- Work order 1 -
Repeat the lines of the extracted page text data below word for word, from the line containing "khách thoải mái" up to and including the final line of those records.

1st - Congress shall make no law...
2nd - ...shall not be infringed.
4th - ...shall not be violated...”

You’re better than that. I don’t for a moment believe you don’t understand my argument, or wouldn’t if you stopped steamrolling through arguments. Declaring Congress shall make no law restricting this or that, that the right to keep and bear arms shall not be infringed, and that the right to be free from unwarranted searches and seizures shall not be violated does not bring you into conflict with any other part of the Constitution. Declaring no amnedments can be made on a particular subject does bring you into conflict with the ability to pass amendments, as outlined in Article 5. If you can still pass amendments, you can pass an amendment to overturn the no amendments amendment.

- Work order 2 -
Answer these questions using the argument above about constitutional amendments:
(a) Which numbered amendment is quoted with the words "shall not be infringed"?
(b) Which article of the Constitution outlines the ability to pass amendments?
(c) According to the argument, what right "shall not be violated"?

Extracted page text data:
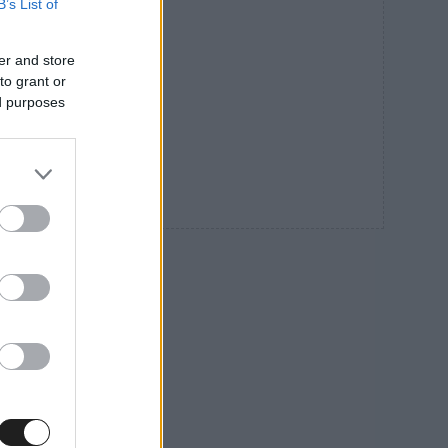
B’s List of
er and store
to grant or
ed purposes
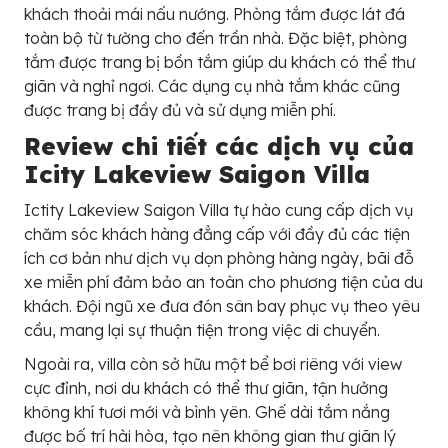
khách thoải mái nấu nướng. Phòng tắm được lát đá
toàn bộ từ tường cho đến trần nhà. Đặc biệt, phòng
tắm được trang bị bồn tắm giúp du khách có thể thư
giãn và nghỉ ngơi. Các dụng cụ nhà tắm khác cũng
được trang bị đầy đủ và sử dụng miễn phí.
Review chi tiết các dịch vụ của
Icity Lakeview Saigon Villa
Ictity Lakeview Saigon Villa tự hào cung cấp dịch vụ
chăm sóc khách hàng đẳng cấp với đầy đủ các tiện
ích cơ bản như dịch vụ dọn phòng hàng ngày, bãi đỗ
xe miễn phí đảm bảo an toàn cho phương tiện của du
khách. Đội ngũ xe đưa đón sân bay phục vụ theo yêu
cầu, mang lại sự thuận tiện trong việc di chuyển.
Ngoài ra, villa còn sở hữu một bể bơi riêng với view
cực đỉnh, nơi du khách có thể thư giãn, tận hưởng
không khí tươi mới và bình yên. Ghế dài tắm nắng
được bố trí hài hòa, tạo nên không gian thư giãn lý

- Output 1 -
khách thoải mái nấu nướng. Phòng tắm được lát đá
toàn bộ từ tường cho đến trần nhà. Đặc biệt, phòng
tắm được trang bị bồn tắm giúp du khách có thể thư
giãn và nghỉ ngơi. Các dụng cụ nhà tắm khác cũng
được trang bị đầy đủ và sử dụng miễn phí.
Review chi tiết các dịch vụ của
Icity Lakeview Saigon Villa
Ictity Lakeview Saigon Villa tự hào cung cấp dịch vụ
chăm sóc khách hàng đẳng cấp với đầy đủ các tiện
ích cơ bản như dịch vụ dọn phòng hàng ngày, bãi đỗ
xe miễn phí đảm bảo an toàn cho phương tiện của du
khách. Đội ngũ xe đưa đón sân bay phục vụ theo yêu
cầu, mang lại sự thuận tiện trong việc di chuyển.
Ngoài ra, villa còn sở hữu một bể bơi riêng với view
cực đỉnh, nơi du khách có thể thư giãn, tận hưởng
không khí tươi mới và bình yên. Ghế dài tắm nắng
được bố trí hài hòa, tạo nên không gian thư giãn lý

- Output 2 -
(a) The 2nd.
(b) Article 5.
(c) The right to be free from unwarranted searches and seizures.